Recogimos todo lo de la cena y nos dispusimos a prepararlo todo para dar la bienvenida al nuevo año.
Estábamos todos desperdigados por el salón, esperando que dieran las doce, hasta que por fin sonaron las campanadas.-...cuatro, tres, dos, uno ¡Feliz año nuevo¡.Los abrazos y besos no se hicieron llegar, estaba todo el mundo eufórico pero me faltaba alguien. No podía divisar a Edward entre toda la gente ¿Dónde se habría metido?
De repente unas suaves manos me alejaron del salón sin que nadie se pudiera cuenta de ello. Creía estar teniendo un deja vú, esto lo había experimentado yo antes.
-Feliz año Bella- me dijo apartándome el cabello y colocándomelo sobre un hombro.
Cuando me di cuenta un lindo colgante en forma de corazón colgaba de mi cuello , era uno de esos colgantes donde podías depositar una foto, era precioso. Abrí el colgante y en él había una foto de nosotros dos. Era una foto que nos hicimos en un fotomatón, era muy bonita, ambos nos mirábamos a los ojos hechizados como siempre que lo hacíamos.
Lentamente una lágrima empezó a caer por mi mejilla y el suavemente me la quitó. Entonces el empezó a sonreir.
Miró hacia arriba y yo seguí su mirada. Estábamos en el umbral de la puerta de la biblioteca, donde una ramita de muérdago estaba estratégicamente posicionada.
-Bueno- le dije señalando a la ramita – supongo que ahora tendré que besarte ¿No?.
Él empezó a reir negando con la cabeza- no Bella, soy yo el que te va a besar.
Acto seguido me cogió por la cintura atrayéndome hacia él. Con su otra mano acariciaba mi nuca. Empezó besándome la frente, luego siguió por mis párpados, luego con mis mejillas hasta que por fin besó mis labios.
Era un beso dulce y tierno al principio. Ambos saboreábamos nuestras lenguas deleitándonos con su sabor. Poco a poco el beso se tornó más demandante, lo deseaba, lo quería con toda mi alma. Mis manos acariciaban sus suaves cabellos atrayéndolo más hacia mí.
De momento escuchamos unos pasos e inmediatamente nos detuvimos apoyando su frente en mi frente mirándonos fijamente.

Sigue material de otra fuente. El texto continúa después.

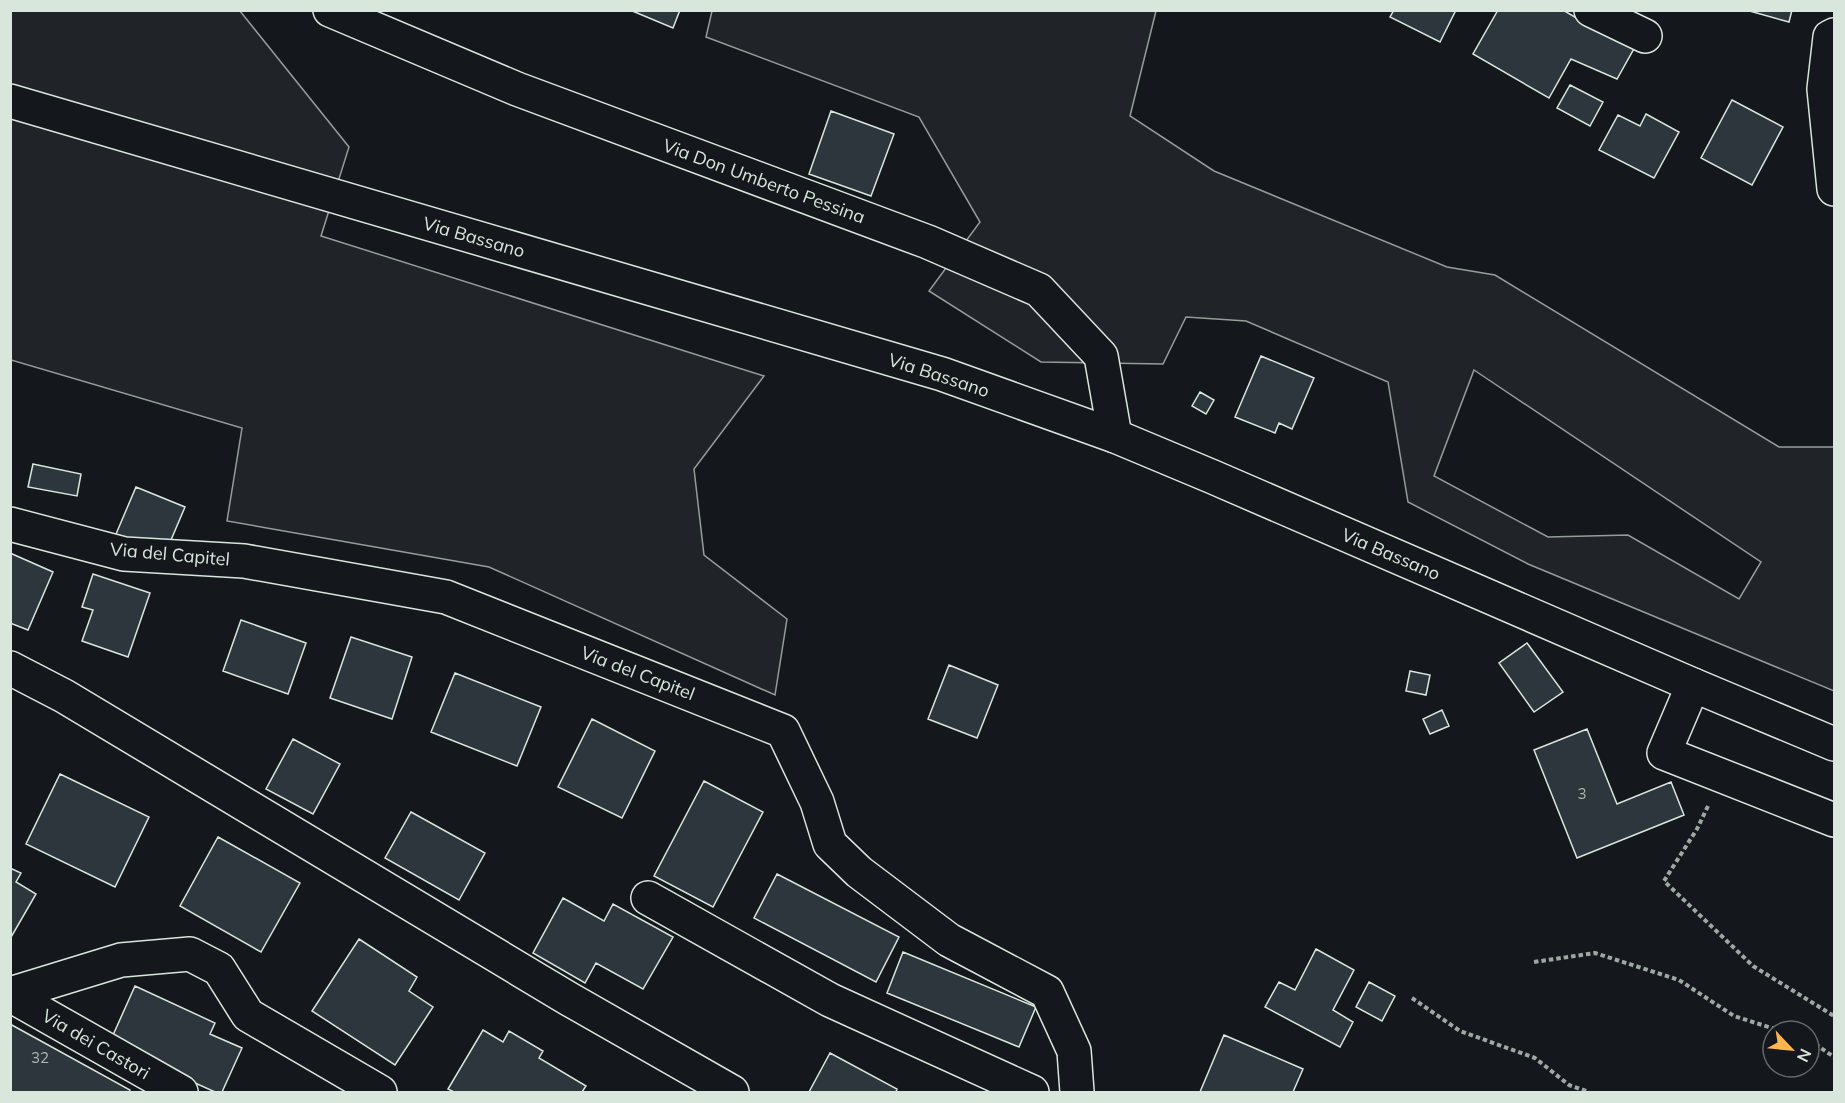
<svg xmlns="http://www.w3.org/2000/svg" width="1845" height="1103" viewBox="0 0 1845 1103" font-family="Mulish,sans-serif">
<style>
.green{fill:#202428;stroke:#939e99;stroke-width:1.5;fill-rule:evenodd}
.building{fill:#2c363c;stroke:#d8e6dc;stroke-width:1.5}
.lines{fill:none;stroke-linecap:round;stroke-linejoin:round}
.minor-casing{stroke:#d8e6dc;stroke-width:36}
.major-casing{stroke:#d8e6dc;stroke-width:36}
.path{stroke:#9da8a2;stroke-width:4;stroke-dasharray:4.5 3;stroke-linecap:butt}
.minor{stroke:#14181c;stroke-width:33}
.major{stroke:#14181c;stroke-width:33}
.labels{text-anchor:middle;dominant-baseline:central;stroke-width:4.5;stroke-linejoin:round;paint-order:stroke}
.number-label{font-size:15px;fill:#adbab4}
.street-label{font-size:18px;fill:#d8e6dc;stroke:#14181c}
</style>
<rect width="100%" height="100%" fill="#14181c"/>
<path class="green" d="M 10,11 L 240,11 L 349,147 L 321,236 L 764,376 L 694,469 L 704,555 L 787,619 L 775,695 L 489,567 L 227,521 L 242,428 L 11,360 Z
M 712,11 L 1156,11 L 1130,116 L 1214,171 L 1447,267 L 1495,275 L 1779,447 L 1834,447 L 1834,691 L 1528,564 L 1408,502 L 1388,382 L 1246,321 L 1186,317 L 1163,364 L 1041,362 L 929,291 L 980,222 L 919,117 L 706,37 ZM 1474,370 L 1761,562 L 1739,599 L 1628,535 L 1548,537 L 1434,476 Z"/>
<path class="building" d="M 630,10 L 680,10 L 673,28 Z
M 1394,10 L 1456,10 L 1440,42 L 1390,17 Z
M 1498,10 L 1563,10 L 1590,26 L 1636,45 L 1617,79 L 1571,59 L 1549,98 L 1473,54 Z
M 1746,10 L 1792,10 L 1789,22 Z
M 1570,85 L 1603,102 L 1590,126 L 1557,108 Z
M 1732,100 L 1783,127 L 1752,185 L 1701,158 Z
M 831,111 L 894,134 L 871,196 L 809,174 Z
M 1646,114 L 1679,132 L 1654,178 L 1599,150 L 1618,115 L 1640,126 Z
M 1261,356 L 1314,378 L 1292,429 L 1279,423 L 1275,433 L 1235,417 Z
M 1200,392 L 1214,400 L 1206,414 L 1192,406 Z
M 33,464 L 81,474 L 77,496 L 28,487 Z
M 136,487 L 185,507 L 165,554 L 116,534 Z
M 10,553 L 53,572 L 28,630 L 10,623 Z
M 93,574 L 150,593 L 128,657 L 82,641 L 93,610 L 82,607 Z
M 241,620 L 306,643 L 288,694 L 223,671 Z
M 351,637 L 412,657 L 392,719 L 330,698 Z
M 1527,643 L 1563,692 L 1534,712 L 1499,663 Z
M 949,665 L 998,685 L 977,738 L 928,719 Z
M 1410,671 L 1430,675 L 1426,695 L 1406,691 Z
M 455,673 L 541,707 L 517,766 L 431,732 Z
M 1442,710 L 1449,726 L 1430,734 L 1423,719 Z
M 592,719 L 655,751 L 622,818 L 558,787 Z
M 1587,729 L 1617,804 L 1671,782 L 1684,815 L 1577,858 L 1534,750 Z
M 293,739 L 340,764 L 313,814 L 266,789 Z
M 60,774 L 149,817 L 115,887 L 26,844 Z
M 704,781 L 763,812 L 713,907 L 654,876 Z
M 411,812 L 485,853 L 459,900 L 385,858 Z
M 218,837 L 300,883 L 261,952 L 180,906 Z
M 10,868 L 21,873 L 16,882 L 36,894 L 10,939 Z
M 777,874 L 899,937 L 876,982 L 754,918 Z
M 563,898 L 604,921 L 613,904 L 673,937 L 643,989 L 596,963 L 585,983 L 533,953 Z
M 359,939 L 417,977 L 409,991 L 433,1007 L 395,1065 L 312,1011 Z
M 1316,949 L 1354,970 L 1333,1010 L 1353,1022 L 1340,1047 L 1265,1007 L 1279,982 L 1295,990 Z
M 903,952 L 1036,1007 L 1019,1047 L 887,993 Z
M 1369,982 L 1395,996 L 1382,1021 L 1356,1007 Z
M 135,986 L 215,1023 L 210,1034 L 242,1048 L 222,1092 L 215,1092 L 109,1044 Z
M 10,1024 L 130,1090 L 129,1092 L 10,1092 Z
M 483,1030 L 503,1042 L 509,1031 L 543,1051 L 539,1058 L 586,1086 L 582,1092 L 454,1092 L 448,1089 Z
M 1224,1035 L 1303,1069 L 1293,1092 L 1200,1092 Z
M 830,1053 L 897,1089 L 896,1092 L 809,1092 Z"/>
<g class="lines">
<defs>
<path id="minor" d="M 330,10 L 517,89 L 928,242 L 1039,290 L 1101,356 L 1115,436
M 1591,10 L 1645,36
M 1834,35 L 1830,37 L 1824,89 L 1834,189
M 10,524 L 124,554 L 244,561 L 446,597 L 783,731 L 817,802 L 830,844 L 859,872 L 949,940 L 1047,992 L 1074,1051 L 1077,1092
M 10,668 L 64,696 L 569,999 L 732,1092
M 1693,685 L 1664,753 L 1834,820
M 648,898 L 830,1000 L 1032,1092
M 10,994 L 121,960 L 190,954 L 219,969 L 248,1015 L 380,1092
M 10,995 L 181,1092"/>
<path id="major" d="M 10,101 L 942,374 L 1115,436 L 1213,477 L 1693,685 L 1834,744"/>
</defs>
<use href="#minor" class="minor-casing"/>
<use href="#major" class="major-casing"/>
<path class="path" d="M 1708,806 L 1697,829 L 1664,881 L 1753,966 L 1834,1016
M 1534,962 L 1595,953 L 1679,980 L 1734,1016 L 1781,1031
M 1412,998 L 1460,1031 L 1535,1058 L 1569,1085 L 1589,1092
M 1809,1040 L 1834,1057"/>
<use href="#minor" class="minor"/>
<use href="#major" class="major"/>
</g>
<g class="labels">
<g class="number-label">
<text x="1582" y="793">3</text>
<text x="40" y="1057">32</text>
</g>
<g class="street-label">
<text transform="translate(764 181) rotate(20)">Via Don Umberto Pessina</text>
<text transform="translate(474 237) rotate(16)">Via Bassano</text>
<text transform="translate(939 375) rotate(18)">Via Bassano</text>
<text transform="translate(170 554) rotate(5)">Via del Capitel</text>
<text transform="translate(1391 554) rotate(23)">Via Bassano</text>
<text transform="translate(638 673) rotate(21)">Via del Capitel</text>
<text transform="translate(96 1044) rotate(30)">Via dei Castori</text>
</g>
</g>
<rect width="1845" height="1103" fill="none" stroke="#d8e6dc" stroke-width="24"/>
<g transform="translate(1791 1049) rotate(116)"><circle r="28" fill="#14181c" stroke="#626a69" stroke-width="1.5"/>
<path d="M0-4.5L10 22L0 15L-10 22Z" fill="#ffb74d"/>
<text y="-9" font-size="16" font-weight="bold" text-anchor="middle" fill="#d8e6dc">N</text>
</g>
</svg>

Alice tocó la puerta preguntándo por mí.
Salí a la puerta ocultándo a Edward detrás, Alice vino a avisarme de que Charlie se iba a marchar ya porque había tenido un aviso de la comisaría, así que le dije que iba enseguida, que me había entretenido admirando los libros de su extensa biblioteca.
Una vez que Alice se marchó, entré de nuevo en la biblioteca buscando a Edward. Salió tras la puerta y llevándose mi mano a su boca, la besó y me dijo- Anda ve con Charlie- Esbozó una pequeña sonrisa la cual yo le correspondí dándole un pequeño beso en los labios y diciendole un – Feliz año Edward -. No podia quedarme más tiempo allí así que salí corriendo fuera de la habitación.
Sabía que esto estaba mal, pero era consciente de que tanto si cedía como si no iba a sufrir, porque estaba total e irremediablemnte enamorada de Edward Cullen.